READING TEXT:
━━━━━━━━━━━━━━━━━━━━━━━━━━━━━━

18th Permanent Representative of the Philippines to the United Nations
- In office April 29, 2010 – April 22, 2015
- President: Benigno Aquino III
- Preceded by: Hilario Davide, Jr.
- Succeeded by: Lourdes Yparraguirre

Personal details
- Born: Libran Nuevas Cabactulan February 20, 1950 (age 76) Sagay, Camiguin, Philippines
- Education: University of the Philippines, Diliman

= Libran N. Cabactulan =

Libran Nuevas Cabactulan (born February 20, 1950) is a Filipino career diplomat, who served as the 18th Ambassador and Permanent Representative of the Philippines to the United Nations, replacing former Ambassador and retired Chief Justice Hilario Davide, Jr.

Prior to his appointment, he served as Assistant Secretary for Nuclear Disarmament and Non-Proliferation. Before that, he was the Philippine Ambassador to the United Arab Emirates. Libran Cabactulan also served at the Philippine Mission to the United Nations in Geneva, Switzerland; and twice at the Philippine Mission to the United Nations in New York, United States. He had also been assigned in the Philippine Embassy in Brussels, Belgium and the Philippine Consulate in Sydney, Australia.

In Manila, Libran Cabactulan served as the executive director of two department offices under the Department of Foreign Affairs. These are: (1) the Office of United Nations and Other International Organizations; and (2) the Office of Consular Affairs. He was also the Senior Special Assistant to the Secretary of Foreign Affairs.

During his diplomatic career, Libran Cabactulan led the Group of 77 developing countries and China in negotiations on economic and related issues at the General Assembly, the Economic and Social Council, the Commission on Sustainable Development, the Population Commission, United Nations Children’s Fund, and the United Nations Development Programme.

Before joining foreign service, he worked at the National Economic and Development Authority (NEDA) as a Staff Economist.

He obtained his Bachelor’s and Master’s Degrees in Political Science, and a Certificate in Development Economics from the University of the Philippines. He also has a Diploma for Commercial Policy from the General Agreement on Tariffs and Trade (GATT), the predecessor of the World Trade Organization, in Geneva.

Libran is married, and has two children.

━━━━━━━━━━━━━━━━━━━━━━━━━━━━━━

[Transcribed page contents]

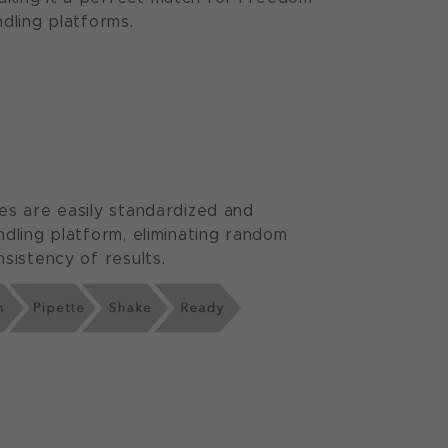
dling platforms.
es are easily standardized and
ndling platform, eliminating random
sistency of results.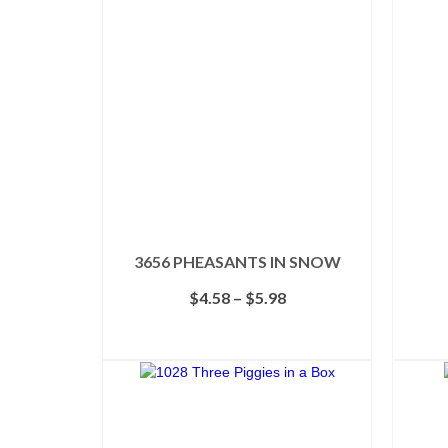
3656 PHEASANTS IN SNOW
Price
$
4.58
–
$
5.98
range:
$4.58
SELECT OPTIONS
through
This
$5.98
product
has
multiple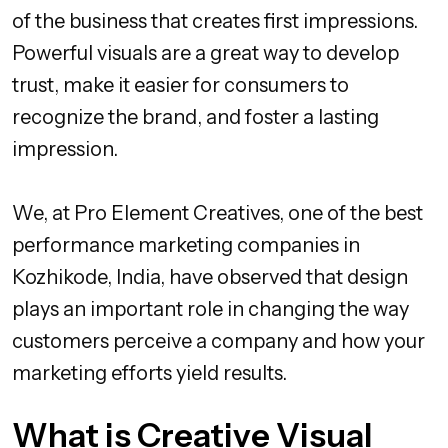
of the business that creates first impressions.
Powerful visuals are a great way to develop
trust, make it easier for consumers to
recognize the brand, and foster a lasting
impression.
We, at Pro Element Creatives, one of the best
performance marketing companies in
Kozhikode, India, have observed that design
plays an important role in changing the way
customers perceive a company and how your
marketing efforts yield results.
What is Creative Visual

━━━━━━━━━━━━━━━━━━━━━━━━━━━━━━

ASSIGNMENT:
Copy the Cabactulan biography starting with "In Manila, Libran" and going on through "Nations Development Programme.", changing "executive director" to "head" along the way.

RESULT:
In Manila, Libran Cabactulan served as the head of two department offices under the Department of Foreign Affairs. These are: (1) the Office of United Nations and Other International Organizations; and (2) the Office of Consular Affairs. He was also the Senior Special Assistant to the Secretary of Foreign Affairs.

During his diplomatic career, Libran Cabactulan led the Group of 77 developing countries and China in negotiations on economic and related issues at the General Assembly, the Economic and Social Council, the Commission on Sustainable Development, the Population Commission, United Nations Children’s Fund, and the United Nations Development Programme.